It’s taken me several days to process everything; I wanted to make sure that I was able to write with a clear mind and open heart, because hearing about BJ’s passing was so upsetting to me.
I’ve been friends with the family since I was in middle school, where I met Zach and we became close friends. It wasn’t until I got to high school, however, that I came to know the rest of Zach’s family, especially his brothers. I’ve been priveleged to know Adam, and to see him perform stand-up comedy live. I grew close to Justin through all of our mutual friends, despite our age difference. But to know BJ, and to be his friend, was something special and entirely different.
I can echo all that’s been said about BJ already; I’ve known it and seen it all first hand. What I wanted to share was my first memory of meeting him. I was a freshman in high school, and while it might seem silly now, I was terrifed of not only entering high school, but being a part of the band. Band was never a subject I thought I excelled particularly well at when I was that age, and the thought of being a part of our esteemed program was something I couldn’t wrap my head around. But I remember the first time I was a part of a trumpet “hang” with all of the high schoolers, and BJ was one of my section leaders. From the moment I met him, he made me feel comfortable and accepted amongst my peers-to-be, and treated me as if I was one of his own family members.
That is, to say, he always made me feel that way. BJ was a hero of mine in those early days, and I looked to him more than anyone on how to be the best member of the band that I could. I’m sure, if he was here with us, that he might snicker and say he wasn’t always the model citizen in band. But I always knew to look past his faults and accept him for the good person he was. If there was anything I could take away from his leadership, it was his kindness and loyalty to others, and to always look out for the smaller ones. He might have been the only section leader I knew who talked to everyone the same, and made everyone feel included.
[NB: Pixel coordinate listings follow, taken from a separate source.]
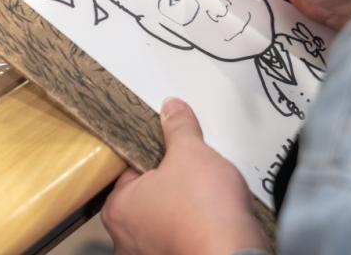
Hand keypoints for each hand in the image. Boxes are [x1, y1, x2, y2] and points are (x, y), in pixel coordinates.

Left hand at [101, 98, 266, 254]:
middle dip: (168, 181)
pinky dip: (193, 226)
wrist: (231, 251)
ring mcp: (149, 254)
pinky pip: (180, 236)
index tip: (165, 148)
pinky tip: (209, 215)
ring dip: (180, 206)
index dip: (150, 155)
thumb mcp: (190, 152)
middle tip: (189, 170)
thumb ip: (178, 127)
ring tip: (202, 193)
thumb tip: (172, 111)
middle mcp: (125, 238)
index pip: (127, 169)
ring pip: (162, 218)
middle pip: (145, 195)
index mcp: (118, 207)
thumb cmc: (203, 215)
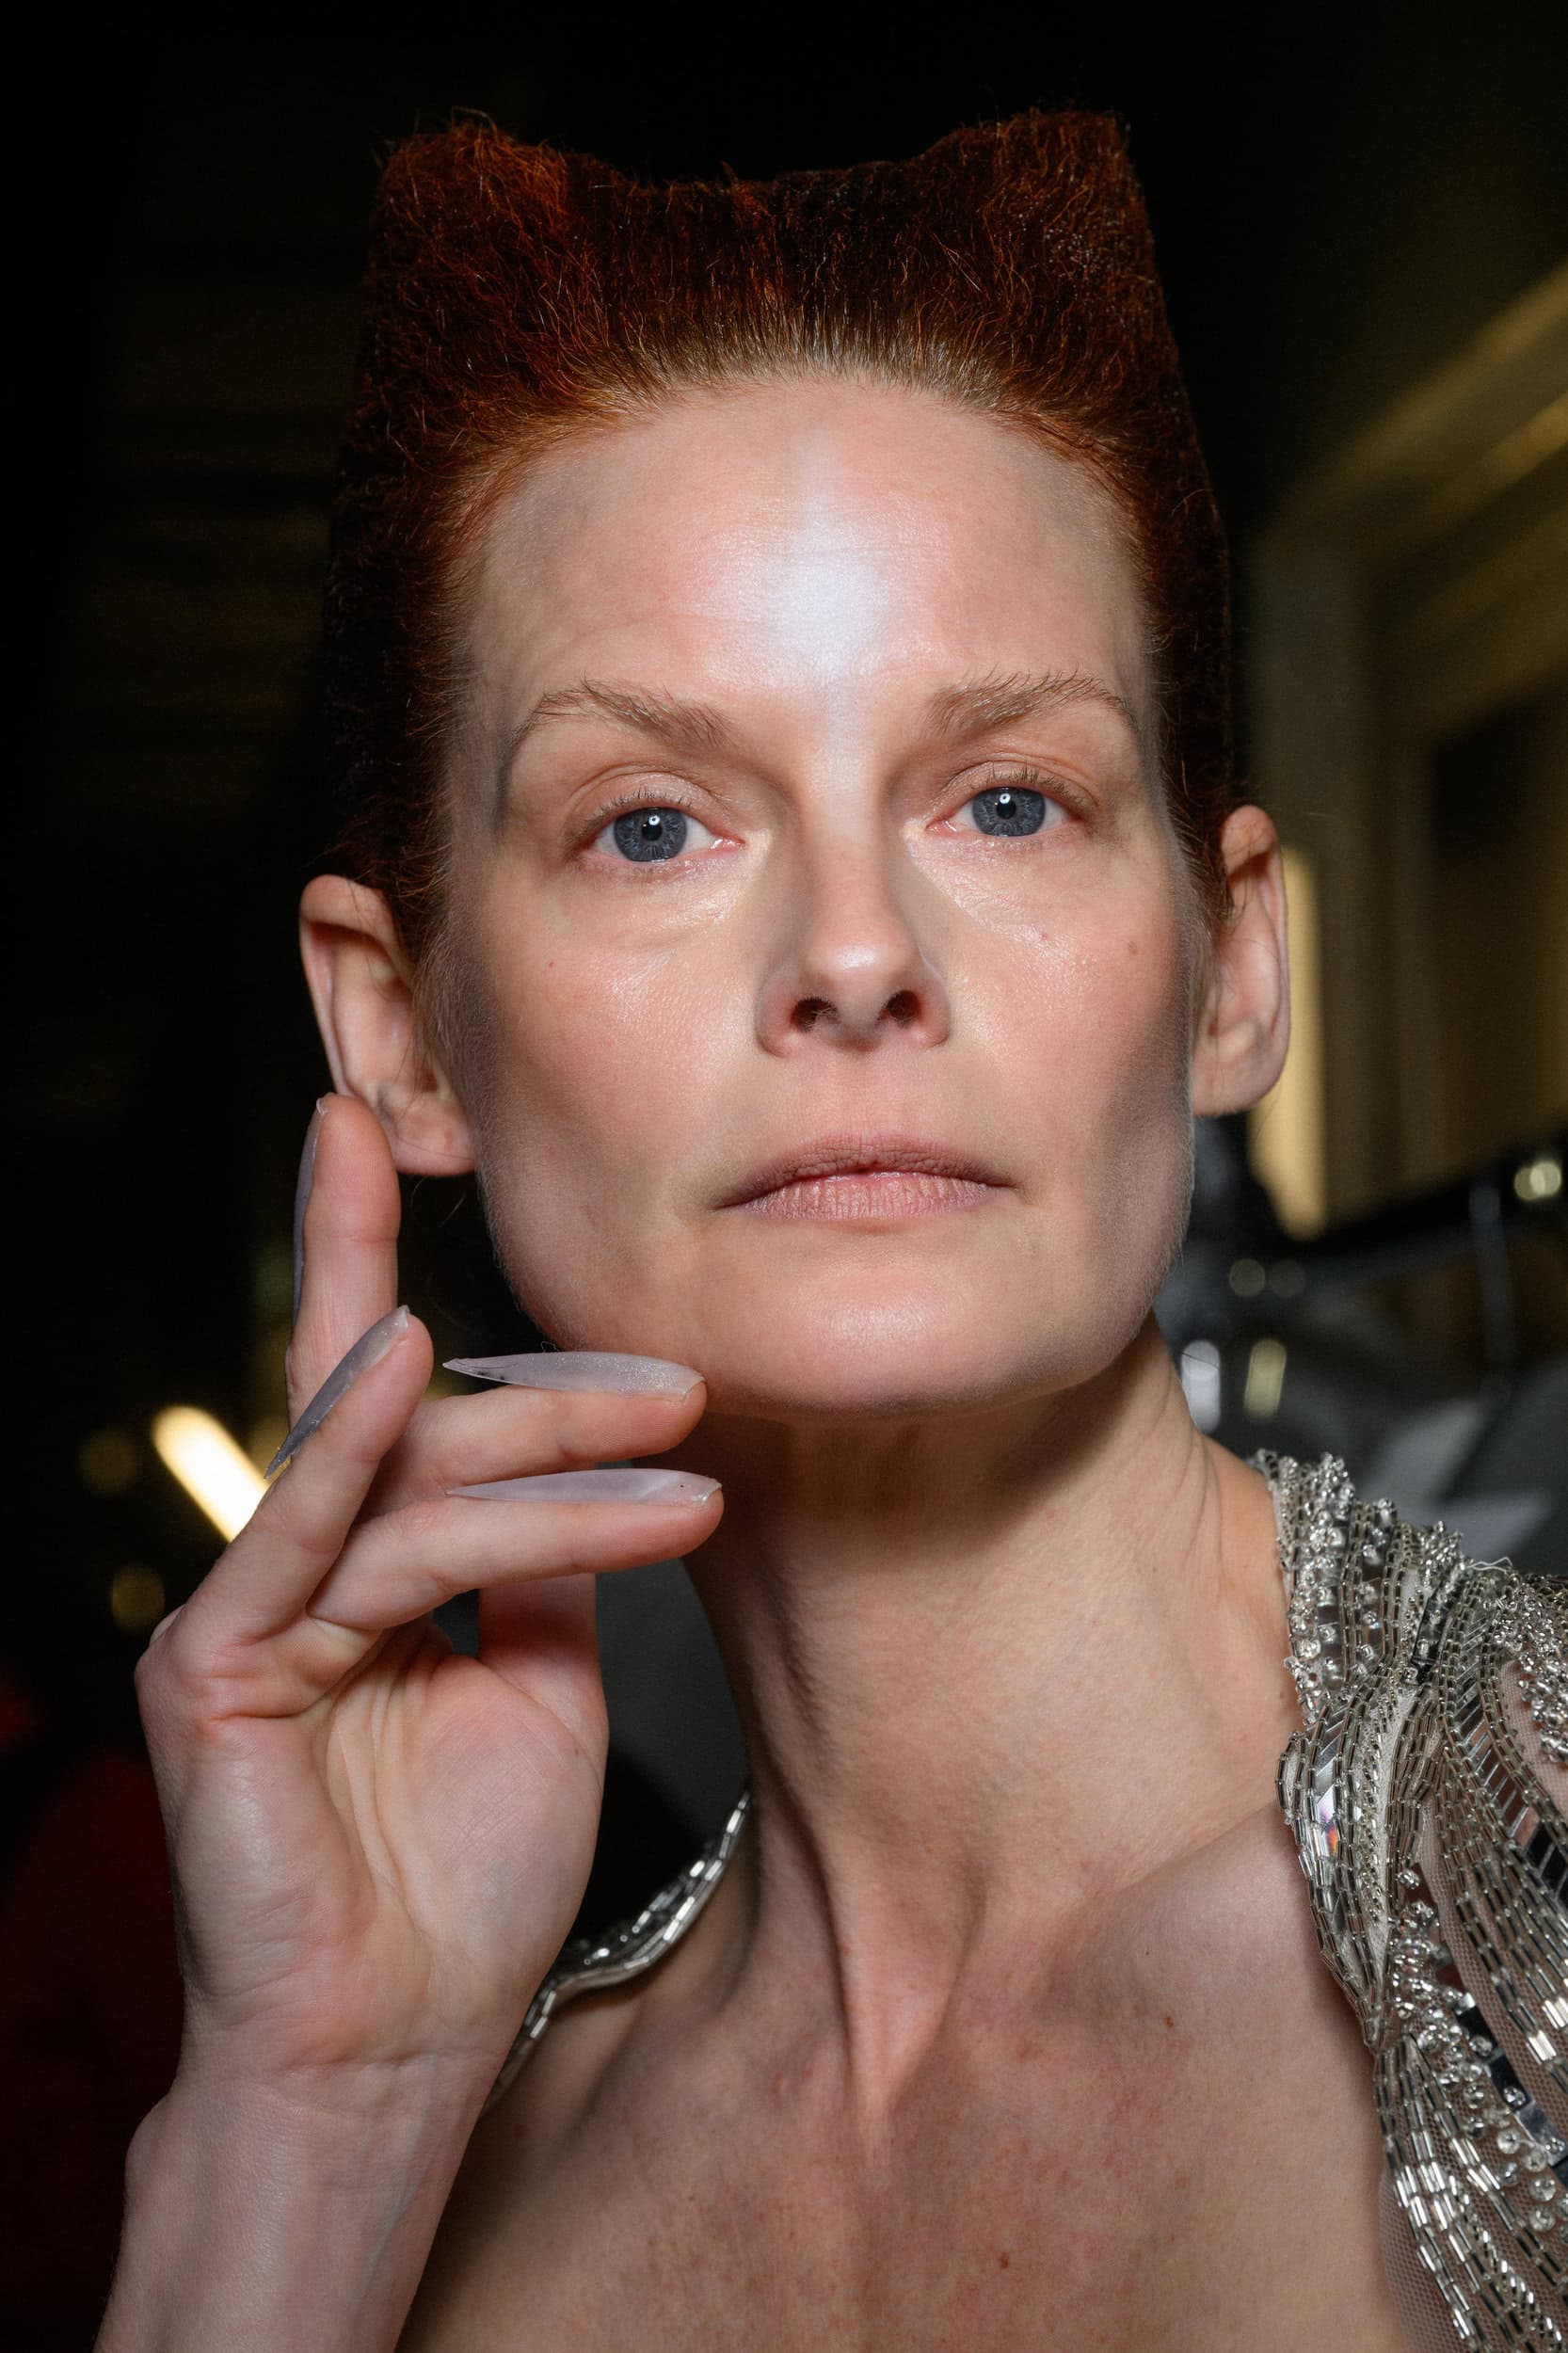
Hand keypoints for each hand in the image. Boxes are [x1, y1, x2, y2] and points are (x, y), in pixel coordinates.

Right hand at [135, 1095, 721, 2109]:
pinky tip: (412, 1364)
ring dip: (542, 1451)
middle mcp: (293, 1564)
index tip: (396, 1126)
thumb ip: (539, 1562)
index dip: (369, 1244)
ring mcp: (248, 1611)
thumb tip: (593, 1459)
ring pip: (400, 1478)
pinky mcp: (218, 1671)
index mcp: (359, 1559)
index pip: (380, 1385)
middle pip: (406, 1413)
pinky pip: (309, 1543)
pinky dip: (358, 1453)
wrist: (400, 2048)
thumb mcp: (540, 1682)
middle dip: (553, 1389)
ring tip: (671, 1434)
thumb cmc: (461, 1882)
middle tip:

I loved BJ, and miss him terribly. I was always so excited to see him after he left high school, and was always hopeful that he would turn a corner and find peace. While this wasn’t the outcome I wanted, I’m hopeful that he has now found that peace. It’s easy to remember those who treated everyone with respect and dignity, and it’s safe to say that I will never forget what BJ meant to me, and he will always hold a special place in my heart.